Около болгарской войны. Дневникъ и сорокъ девять любительскихъ фотографій
Автор: Яков-Майор ПолищукАлександр Александрович Пиленко. Изданіе газеты «Вечернее время», С.-Петербуръ 1913
В октябре 1912 года Александр Александрович Пиленко (22 июня 1873, Гатчина — 21 марта 1956, Париж) — известный российский правовед, доктор международного права, профессор Санкт-Петербургского университета, гласный Санкт-Петербургской городской думы, в качестве военного корреспондента отправляется в Болгарию, освещать для журнала «Новое время» Балканскую войну.
«Я бы мог дать объяснение: профессору международного права, который так часто говорит об ужасах войны, надо хоть раз в жизни увидеть эти ужасы на расстоянии пяти шагов. Но это не будет верно. Это не то. Не совсем то»
Итогом этой поездки стала небольшая по объему (чуть более 200 страниц) книжка «Около болгарской войны. Дневник и сорок девять любительских фотографий».
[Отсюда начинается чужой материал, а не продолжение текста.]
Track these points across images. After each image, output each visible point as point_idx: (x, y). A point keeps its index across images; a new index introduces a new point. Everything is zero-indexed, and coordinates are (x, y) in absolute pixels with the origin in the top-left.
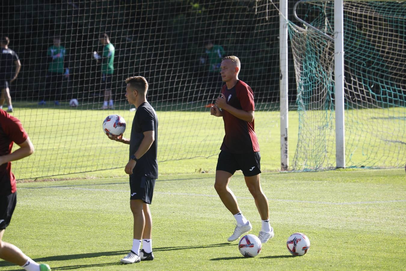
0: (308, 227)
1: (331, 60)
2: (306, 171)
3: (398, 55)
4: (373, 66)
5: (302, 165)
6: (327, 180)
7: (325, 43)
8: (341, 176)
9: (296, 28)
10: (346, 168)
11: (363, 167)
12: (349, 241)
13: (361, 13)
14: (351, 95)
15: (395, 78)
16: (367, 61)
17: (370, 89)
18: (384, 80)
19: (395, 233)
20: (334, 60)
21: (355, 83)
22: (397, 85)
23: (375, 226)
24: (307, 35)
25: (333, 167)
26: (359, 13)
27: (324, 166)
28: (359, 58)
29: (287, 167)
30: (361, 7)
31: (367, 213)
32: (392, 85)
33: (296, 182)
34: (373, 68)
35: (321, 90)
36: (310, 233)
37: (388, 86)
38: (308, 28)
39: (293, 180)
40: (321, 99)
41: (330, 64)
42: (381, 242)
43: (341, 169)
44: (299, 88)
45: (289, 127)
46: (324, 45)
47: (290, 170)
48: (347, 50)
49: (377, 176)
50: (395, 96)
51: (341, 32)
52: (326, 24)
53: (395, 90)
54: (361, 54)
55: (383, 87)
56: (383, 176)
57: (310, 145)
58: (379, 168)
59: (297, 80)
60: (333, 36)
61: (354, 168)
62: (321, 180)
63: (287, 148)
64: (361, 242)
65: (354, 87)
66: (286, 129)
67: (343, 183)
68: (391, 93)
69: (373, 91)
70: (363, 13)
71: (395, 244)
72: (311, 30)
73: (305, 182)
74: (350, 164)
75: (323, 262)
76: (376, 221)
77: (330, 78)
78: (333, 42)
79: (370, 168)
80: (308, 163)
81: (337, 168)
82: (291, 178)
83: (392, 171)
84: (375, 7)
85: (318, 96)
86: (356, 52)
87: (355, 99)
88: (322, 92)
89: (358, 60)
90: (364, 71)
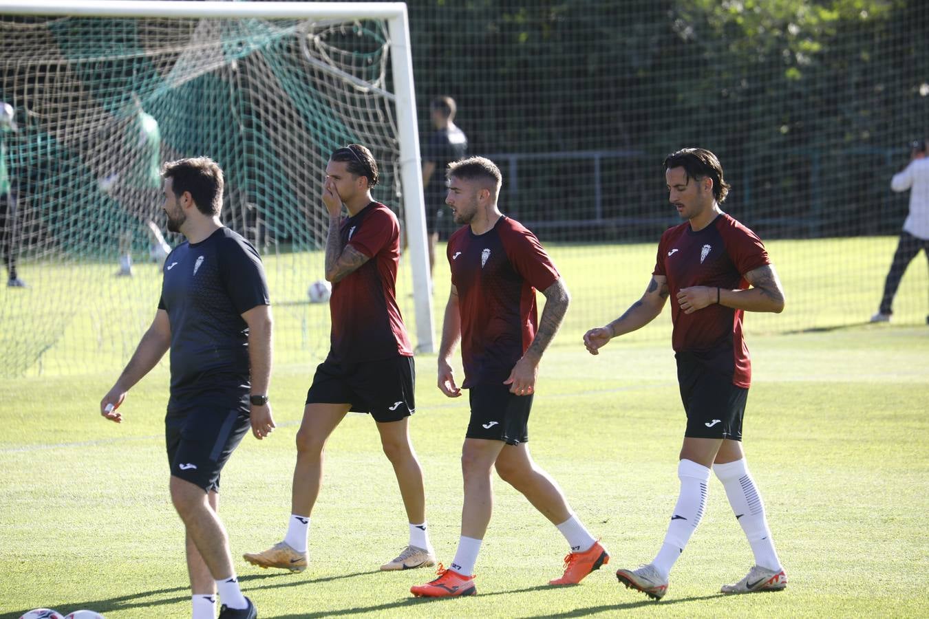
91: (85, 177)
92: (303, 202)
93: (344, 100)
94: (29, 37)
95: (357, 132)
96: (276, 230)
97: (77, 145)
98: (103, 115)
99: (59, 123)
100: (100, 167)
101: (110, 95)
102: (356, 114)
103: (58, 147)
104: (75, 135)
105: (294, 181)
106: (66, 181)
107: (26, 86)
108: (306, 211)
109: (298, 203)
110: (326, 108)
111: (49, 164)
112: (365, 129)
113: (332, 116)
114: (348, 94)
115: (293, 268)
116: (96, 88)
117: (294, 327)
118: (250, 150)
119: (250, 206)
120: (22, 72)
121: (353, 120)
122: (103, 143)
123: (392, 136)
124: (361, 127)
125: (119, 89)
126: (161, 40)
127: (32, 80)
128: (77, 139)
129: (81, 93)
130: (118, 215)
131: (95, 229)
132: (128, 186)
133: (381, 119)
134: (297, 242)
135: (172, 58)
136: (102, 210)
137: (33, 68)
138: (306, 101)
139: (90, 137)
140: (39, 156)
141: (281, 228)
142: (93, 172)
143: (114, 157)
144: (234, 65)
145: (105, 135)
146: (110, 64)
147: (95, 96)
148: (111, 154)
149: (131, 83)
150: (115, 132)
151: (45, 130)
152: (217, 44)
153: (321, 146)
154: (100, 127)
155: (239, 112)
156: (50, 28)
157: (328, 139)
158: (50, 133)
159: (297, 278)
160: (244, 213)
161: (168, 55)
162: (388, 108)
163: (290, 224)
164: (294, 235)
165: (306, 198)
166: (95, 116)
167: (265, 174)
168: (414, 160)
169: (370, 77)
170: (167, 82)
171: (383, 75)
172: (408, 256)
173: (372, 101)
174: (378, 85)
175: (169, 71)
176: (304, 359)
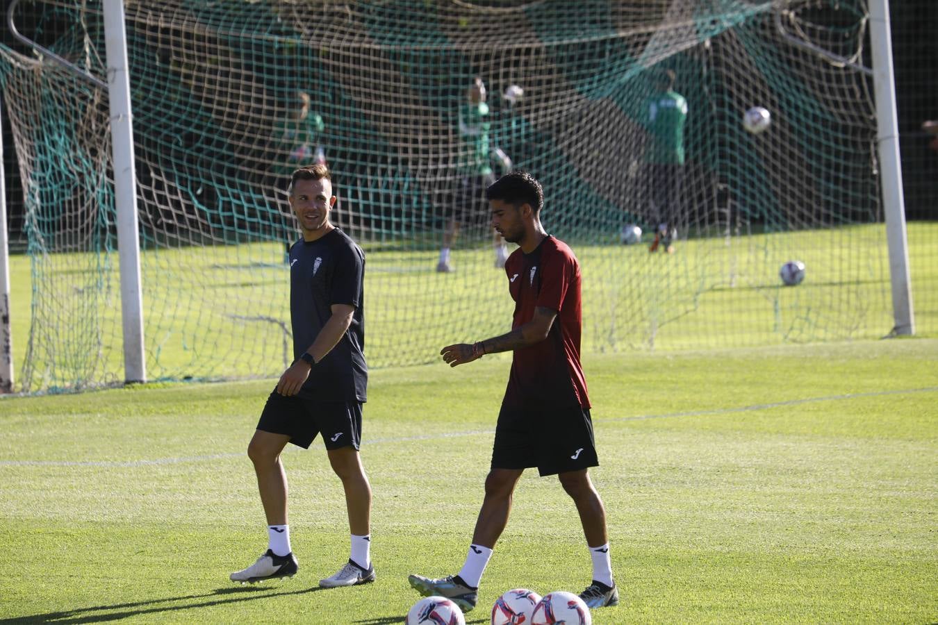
0: (53, 522)
1: (103, 133)
2: (54, 391)
3: (253, 120)
4: (199, 144)
5: (43, 378)
6: (101, 412)
7: (87, 93)
8: (135, 401)
9: (13, 56)
10: (149, 382)
11: (188, 378)
12: (148, 549)
13: (168, 25)
14: (151, 213)
15: (249, 173)
16: (184, 133)
17: (194, 198)
18: (225, 178)
19: (252, 524)
20: (110, 133)
21: (159, 185)
22: (254, 188)
23: (210, 511)
24: (42, 74)
25: (118, 382)
26: (162, 25)
27: (96, 381)
28: (166, 126)
29: (9, 384)
30: (166, 11)
31: (191, 482)
32: (244, 188)
33: (29, 419)
34: (200, 150)
35: (82, 205)
36: (57, 534)
37: (235, 191)
38: (45, 57)
39: (23, 413)
40: (82, 223)
41: (100, 142)
42: (220, 546)
43: (138, 384)
44: (30, 197)
45: (11, 290)
46: (84, 98)
47: (16, 390)
48: (137, 109)
49: (217, 397)
50: (252, 213)
51: (123, 70)
52: (87, 50)
53: (250, 201)
54: (170, 119)
55: (224, 193)
56: (232, 397)
57: (60, 331)
58: (223, 380)
59: (23, 181)
60: (106, 76)
61: (166, 382)
62: (89, 412)
63: (7, 341)
64: (174, 548)
65: (158, 195)
66: (6, 296)
67: (140, 418)
68: (242, 206)
69: (201, 202)
70: (172, 26)
71: (251, 550)
72: (51, 63)
73: (51, 417)
74: (157, 373)
76: (212, 500)
77: (103, 177)
78: (106, 91)
79: (202, 380)
80: (58, 373)
81: (128, 382)
82: (18, 410)
83: (253, 385)
84: (197, 11)
85: (76, 216)
86: (159, 114)
87: (162, 222)
88: (85, 208)
89: (165, 132)
90: (179, 156)
91: (558, 160)
92: (775, 181)
93: (819, 76)
94: (505, 21)
95: (833, 109)
96: (748, 210)
97: (550, 128)
98: (576, 97)
99: (533, 107)
100: (573, 150)
101: (583, 77)
102: (831, 90)
103: (532, 130)
104: (549, 118)
105: (766, 160)
106: (539, 164)
107: (502, 70)
108: (778, 190)
109: (770, 183)
110: (801, 85)
111: (523, 148)
112: (841, 105)
113: (806, 93)
114: (823, 70)
115: (765, 249)
116: (569, 70)
117: (766, 309)
118: (722, 130)
119: (721, 187)
120: (498, 56)
121: (828, 96)
122: (576, 126)
123: (870, 113)
124: (836, 104)
125: (592, 71)
126: (634, 20)
127: (507, 64)
128: (551, 122)
129: (555, 76)
130: (589, 197)
131: (567, 211)
132: (600, 168)
133: (858, 95)
134: (769, 222)
135: (644, 39)
136: (574, 192)
137: (509, 52)
138: (780, 78)
139: (563, 119)
140: (514, 140)
141: (753, 208)
142: (565, 154)
143: (586, 140)
144: (708, 44)
145: (577, 118)
146: (583, 46)
147: (568, 78)
148: (583, 136)
149: (604, 64)
150: (587, 115)
151: (519, 114)
152: (690, 23)
153: (795, 124)
154: (572, 110)
155: (710, 91)
156: (526, 12)
157: (802, 117)
158: (524, 117)
159: (769, 259)
160: (715, 194)
161: (640, 35)
162: (865, 84)
163: (762, 204)
164: (766, 215)
165: (778, 177)
166: (568, 99)
167: (736, 154)
168: (892, 137)
169: (847, 52)
170: (639, 62)
171: (860, 50)
172: (884, 236)
173: (848, 77)
174: (855, 60)
175: (642, 51)
176: (776, 341)
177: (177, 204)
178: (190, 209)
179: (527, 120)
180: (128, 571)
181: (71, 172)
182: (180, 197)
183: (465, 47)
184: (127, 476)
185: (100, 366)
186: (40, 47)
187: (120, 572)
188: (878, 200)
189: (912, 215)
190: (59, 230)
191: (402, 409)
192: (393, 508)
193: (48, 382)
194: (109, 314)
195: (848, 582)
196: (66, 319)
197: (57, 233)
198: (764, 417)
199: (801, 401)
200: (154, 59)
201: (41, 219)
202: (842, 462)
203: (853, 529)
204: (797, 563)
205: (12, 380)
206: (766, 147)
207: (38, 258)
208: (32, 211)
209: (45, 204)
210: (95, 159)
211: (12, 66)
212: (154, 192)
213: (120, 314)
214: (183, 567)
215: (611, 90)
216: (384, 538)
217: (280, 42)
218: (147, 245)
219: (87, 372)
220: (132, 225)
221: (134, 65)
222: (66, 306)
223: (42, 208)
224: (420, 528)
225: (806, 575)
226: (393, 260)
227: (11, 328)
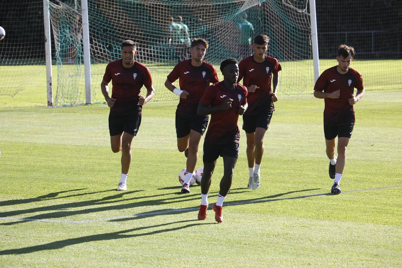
0: (64, 145)
2: (65, 106)
3: (124, 25)
4: (107, 32)
5: (61, 102)
6: (79, 113)
8: (89, 110)
9: (54, 5)
10: (93, 104)
11: (104, 103)
12: (92, 154)
14: (93, 53)
16: (103, 29)
17: (106, 48)
18: (115, 42)
21: (96, 44)
24: (62, 10)
25: (84, 104)
27: (77, 103)
28: (98, 26)
29: (51, 104)
31: (105, 134)
33: (57, 114)
34: (107, 34)
35: (73, 50)
36: (65, 149)
38: (63, 5)
39: (56, 112)
43: (89, 105)
44: (57, 47)
45: (53, 76)
47: (54, 106)
48: (90, 21)
51: (86, 10)
52: (76, 4)
54: (99, 24)
55: (115, 47)
57: (66, 87)
59: (55, 42)
60: (81, 11)
61: (98, 104)
62: (75, 113)
63: (51, 91)
66: (51, 77)
67: (90, 115)
69: (108, 50)
72: (65, 7)
73: (64, 114)
74: (95, 101)
75: (73, 168)
78: (81, 16)
81: (87, 104)
82: (54, 111)
86: (96, 23)
87: (96, 55)
88: (74, 51)
89: (98, 28)
90: (101, 35)
91: (215, 39)
92: (281, 46)
93: (294, 15)
95: (298, 25)
97: (213, 29)
98: (221, 20)
99: (208, 23)
100: (220, 36)
101: (224, 14)
102: (298, 19)
105: (278, 40)
108: (282, 49)
109: (279, 47)
110: (289, 17)
112: (301, 24)
113: (291, 20)
114: (295, 13)
120: (199, 7)
121: (297, 21)
122: (221, 29)
123: (309, 27)
124: (299, 23)
125: (226, 12)
128: (213, 27)
130: (225, 50)
133: (306, 21)
135: (242, 3)
136: (220, 49)
137: (202, 6)
138: (283, 15)
139: (217, 26)
142: (217, 37)
144: (260, 5)
145: (221, 26)
147: (219, 14)
148: (223, 32)
149: (230, 10)
153: (287, 29)
154: (220, 24)
157: (289, 27)
162: (308, 18)
168: (316, 34)
169: (303, 8)
170: (241, 10)
171: (306, 8)
172: (312, 63)
173: (303, 15)
174: (304, 11)
175: (241, 7)
176: (280, 95)
177: (101, 50)
178: (105, 51)
179: (206, 27)
180: (86, 160)
181: (70, 40)
182: (102, 48)
183: (189, 4)
184: (86, 132)
185: (78, 98)
186: (62, 3)
187: (84, 160)
188: (311, 53)
189: (321, 57)
190: (66, 57)
191: (169, 113)
192: (165, 143)
193: (63, 103)
194: (80, 83)
195: (299, 166)
196: (68, 84)
197: (65, 58)
198: (276, 117)
199: (287, 113)
200: (95, 6)
201: (61, 53)
202: (299, 131)
203: (301, 150)
204: (285, 161)
205: (53, 102)
206: (278, 36)
207: (59, 66)
208: (58, 51)
209: (62, 49)
210: (77, 36)
211: (53, 8)
212: (94, 46)
213: (84, 83)
214: (102, 159)
215: (232, 18)
216: (162, 152)
217: (133, 2)
218: (92, 63)
219: (74, 100)
220: (88, 57)
221: (89, 8)
222: (68, 80)
223: (61, 51)
224: (173, 149)
225: (287, 164)
226: (165, 69)
227: (52, 87)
В ней Пиленко подробно и честно, не приукрашивая действительность и не скрывая страшных и неприглядных моментов, характерных для любой войны, описывает все что ему довелось увидеть и пережить осенью 1912 года.
Из-под моего пера не вышло до сих пор ни одного лживого слова. Я писал только то, о чем могу свидетельствовать хотя бы на суде: то, что я видел и слышал сам. Видел я, не Бог знает что; сумму небольших страданий. Эти страдания описывал, как мог.
Господа! Вся война есть не что иное, как цепь многих мук. Мелких лишений, слагающихся в великое, почти бесконечное страдание. Я пишу, а передо мной в грязи, вот, лежит надорвавшаяся лошадь. Жадно всасывает бессильно открытым ртом воздух и дёргает ногами, на которых блестят ненужные больше подковы. Эту лошадь сейчас пристрелят, чтобы она не терзала нас сиплым свистом пересохшего горла. Мука этой лошади—война. Когда вы читаете об этой лошади и жалеете ее—вы участвуете в войне. А я—когда плакал о муке покорно надорвавшейся лошади—я переживал войну. Так пусть все те, кто будет читать мои бесхитростные строки, помирятся с такой точкой зрения: война есть страдание во всех доступных человеческому воображению формах. Геройство военных есть геройство в страдании—прежде всего и необходимее всего. Описание войны может и должно быть описанием страданий, личных и общих.
И вот, что—еще. Я пишу о себе. Но ведь я сейчас—часть армии. Болгары разлились по Адрианопольскому вилайету шумным, бурным потоком. В этот поток попала частица русского наблюдения: меня носить, вперед и в сторону, за армией, в армии. То, что я переживаю—переживает болгарское войско. Нет! Мои горести и терзания—только бледная тень того, что переживают солдаты. В нашей армии удобства и преимущества представляются в таком порядке: командующему, начальнику штаба, вашему корреспонденту. Болгары говорят:
— Вы наш гость.
И если в чифлике (поместье) есть три несгоревшие помещения, то мне отводят третье и последнее.
Примите во внимание это обстоятельство— и мой рассказ, несмотря на крайнюю персональность, не может не пробрести общественного характера: третьему человеку в армии приходится переживать то-то и то-то; так подумайте, каковы в этой армии страдания последнего солдата! От наименьшего неудобства, все спускаясь вниз, мы придём к наибольшему: к сорокалетнему, ревматизмом страдающему, голодных детей оставившему, до костей промокшему, без хлеба в грязи валяющемуся страдальцу-солдату. Подумайте о нем. Я не могу его описать, ибо не знаю его. Да он и не сумел бы все рассказать. Но он есть. Читая о третьем человеке, думайте о последнем. И тогда мой рассказ достигнет своей цели».